Task prompt
Copy the material below without changes, from its first line through the line containing "Udnyt borgerens egne ressourcer", with that line included.
****
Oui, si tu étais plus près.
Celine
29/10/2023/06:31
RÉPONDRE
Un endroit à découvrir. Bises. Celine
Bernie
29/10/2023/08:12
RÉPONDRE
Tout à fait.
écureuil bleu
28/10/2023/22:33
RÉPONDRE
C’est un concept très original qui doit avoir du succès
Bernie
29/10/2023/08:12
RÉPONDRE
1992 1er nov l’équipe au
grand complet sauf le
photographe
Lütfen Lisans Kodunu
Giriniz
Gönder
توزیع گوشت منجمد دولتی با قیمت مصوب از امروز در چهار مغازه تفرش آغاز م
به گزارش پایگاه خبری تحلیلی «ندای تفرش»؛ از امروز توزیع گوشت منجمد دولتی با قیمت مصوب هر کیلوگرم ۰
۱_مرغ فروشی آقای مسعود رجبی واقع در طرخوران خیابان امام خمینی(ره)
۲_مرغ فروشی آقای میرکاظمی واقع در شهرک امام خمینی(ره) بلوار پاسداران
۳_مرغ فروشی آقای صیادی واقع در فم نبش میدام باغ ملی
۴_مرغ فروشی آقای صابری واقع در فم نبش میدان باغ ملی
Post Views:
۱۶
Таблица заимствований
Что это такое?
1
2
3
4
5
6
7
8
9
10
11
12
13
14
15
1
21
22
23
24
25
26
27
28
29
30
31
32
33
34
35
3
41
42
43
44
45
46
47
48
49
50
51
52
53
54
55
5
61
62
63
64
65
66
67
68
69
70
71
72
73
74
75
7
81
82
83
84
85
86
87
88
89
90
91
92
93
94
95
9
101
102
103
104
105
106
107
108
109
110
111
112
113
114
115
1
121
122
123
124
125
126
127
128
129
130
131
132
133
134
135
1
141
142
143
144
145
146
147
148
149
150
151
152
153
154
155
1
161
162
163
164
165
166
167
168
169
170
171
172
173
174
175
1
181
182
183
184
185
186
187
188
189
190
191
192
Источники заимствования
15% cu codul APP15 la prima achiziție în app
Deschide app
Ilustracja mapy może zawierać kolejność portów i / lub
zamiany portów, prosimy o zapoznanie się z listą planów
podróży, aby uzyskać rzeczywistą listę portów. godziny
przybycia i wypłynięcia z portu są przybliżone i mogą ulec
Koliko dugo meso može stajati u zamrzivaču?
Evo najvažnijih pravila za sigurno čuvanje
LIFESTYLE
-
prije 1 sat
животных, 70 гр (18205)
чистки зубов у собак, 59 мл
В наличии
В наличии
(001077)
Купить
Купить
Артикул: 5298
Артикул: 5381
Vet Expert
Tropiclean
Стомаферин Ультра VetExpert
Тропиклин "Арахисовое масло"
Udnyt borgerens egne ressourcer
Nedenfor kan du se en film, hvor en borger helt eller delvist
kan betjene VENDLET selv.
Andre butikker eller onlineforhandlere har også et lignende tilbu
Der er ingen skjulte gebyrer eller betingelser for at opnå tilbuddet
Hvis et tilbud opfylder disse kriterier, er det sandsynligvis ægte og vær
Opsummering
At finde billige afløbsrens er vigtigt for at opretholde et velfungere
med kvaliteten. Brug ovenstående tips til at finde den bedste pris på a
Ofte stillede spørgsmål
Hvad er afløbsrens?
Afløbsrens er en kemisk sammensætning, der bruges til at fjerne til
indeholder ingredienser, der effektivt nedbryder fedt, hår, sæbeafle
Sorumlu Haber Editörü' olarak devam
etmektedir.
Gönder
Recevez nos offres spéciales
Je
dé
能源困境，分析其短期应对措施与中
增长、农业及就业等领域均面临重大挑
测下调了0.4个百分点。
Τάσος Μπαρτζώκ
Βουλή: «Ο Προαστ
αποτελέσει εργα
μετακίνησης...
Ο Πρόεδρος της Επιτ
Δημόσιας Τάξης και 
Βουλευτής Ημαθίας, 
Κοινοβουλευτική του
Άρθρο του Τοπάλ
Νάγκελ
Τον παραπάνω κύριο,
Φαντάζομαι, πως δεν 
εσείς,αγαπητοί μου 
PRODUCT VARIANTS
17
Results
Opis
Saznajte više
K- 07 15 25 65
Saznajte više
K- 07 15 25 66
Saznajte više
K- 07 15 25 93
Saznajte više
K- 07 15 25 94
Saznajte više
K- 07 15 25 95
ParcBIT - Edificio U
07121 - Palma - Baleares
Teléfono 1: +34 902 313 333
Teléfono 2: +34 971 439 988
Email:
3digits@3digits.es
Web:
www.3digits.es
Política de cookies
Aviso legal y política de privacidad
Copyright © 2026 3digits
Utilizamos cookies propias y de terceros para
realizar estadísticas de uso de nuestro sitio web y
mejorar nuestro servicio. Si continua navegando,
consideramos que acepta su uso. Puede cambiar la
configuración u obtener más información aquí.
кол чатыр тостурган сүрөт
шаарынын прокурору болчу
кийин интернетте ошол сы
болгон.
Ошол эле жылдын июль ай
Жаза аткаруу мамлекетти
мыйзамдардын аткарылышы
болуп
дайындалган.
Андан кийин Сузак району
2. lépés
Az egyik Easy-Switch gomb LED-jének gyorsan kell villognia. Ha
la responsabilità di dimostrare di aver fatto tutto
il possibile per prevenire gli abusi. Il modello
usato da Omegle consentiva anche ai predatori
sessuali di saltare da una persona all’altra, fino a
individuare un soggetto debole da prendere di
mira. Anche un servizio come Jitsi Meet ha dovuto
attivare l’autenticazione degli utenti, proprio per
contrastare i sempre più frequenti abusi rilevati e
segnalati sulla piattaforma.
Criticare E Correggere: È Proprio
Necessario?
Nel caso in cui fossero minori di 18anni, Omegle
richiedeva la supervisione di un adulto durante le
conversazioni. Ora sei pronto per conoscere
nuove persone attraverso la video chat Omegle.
****
Answer box
Oui, si tu étais plus près.
Celine
29/10/2023/06:31
RÉPONDRE
Un endroit à découvrir. Bises. Celine
Bernie
29/10/2023/08:12
RÉPONDRE
Tout à fait.
écureuil bleu
28/10/2023/22:33
RÉPONDRE
C’est un concept très original qui doit avoir du succès
Bernie
29/10/2023/08:12
RÉPONDRE
1992 1er nov l’équipe au
grand complet sauf le
photographe
Lütfen Lisans Kodunu
Giriniz
Gönder
توزیع گوشت منجمد دولتی با قیمت مصوب از امروز در چهار مغازه تفرش آغاز م
به گزارش پایگاه خبری تحلیلی «ندای تفرش»؛ از امروز توزیع گوشت منجمد دولتی با قیمت مصوب هر کیلوگرم ۰
۱_مرغ فروشی آقای مسعود رجبی واقع در طرخوران خیابان امام خمینی(ره)
۲_مرغ فروشی آقای میرکاظمی واقع در شهرک امام خمینی(ره) بلوار پاسداران
۳_مرغ فروشی آقای صیادی واقع در فم نبش میدام باغ ملی
۴_مرغ فروشی آقای صابری واقع در فم نبش میدان باغ ملی
Post Views:
۱۶
Таблица заимствований
Что это такое?
1
2
3
4
5
6
7
8
9
10
11
12
13
14
15
1
21
22
23
24
25
26
27
28
29
30
31
32
33
34
35
3
41
42
43
44
45
46
47
48
49
50
51
52
53
54
55
5
61
62
63
64
65
66
67
68
69
70
71
72
73
74
75
7
81
82
83
84
85
86
87
88
89
90
91
92
93
94
95
9
101
102
103
104
105
106
107
108
109
110
111
112
113
114
115
1
121
122
123
124
125
126
127
128
129
130
131
132
133
134
135
1
141
142
143
144
145
146
147
148
149
150
151
152
153
154
155
1
161
162
163
164
165
166
167
168
169
170
171
172
173
174
175
1
181
182
183
184
185
186
187
188
189
190
191
192
Источники заимствования
15% cu codul APP15 la prima achiziție în app
Deschide app
Ilustracja mapy może zawierać kolejność portów i / lub
zamiany portów, prosimy o zapoznanie się z listą planów
podróży, aby uzyskać rzeczywistą listę portów. godziny
przybycia i wypłynięcia z portu są przybliżone i mogą ulec
Koliko dugo meso može stajati u zamrzivaču?
Evo najvažnijih pravila za sigurno čuvanje
LIFESTYLE
-
prije 1 sat
животных, 70 гр (18205)
чистки зубов у собак, 59 мл
В наличии
В наличии
(001077)
Купить
Купить
Артикул: 5298
Артикул: 5381
Vet Expert
Tropiclean
Стомаферин Ультра VetExpert
Тропиклин "Арахисовое масло"
Udnyt borgerens egne ressourcer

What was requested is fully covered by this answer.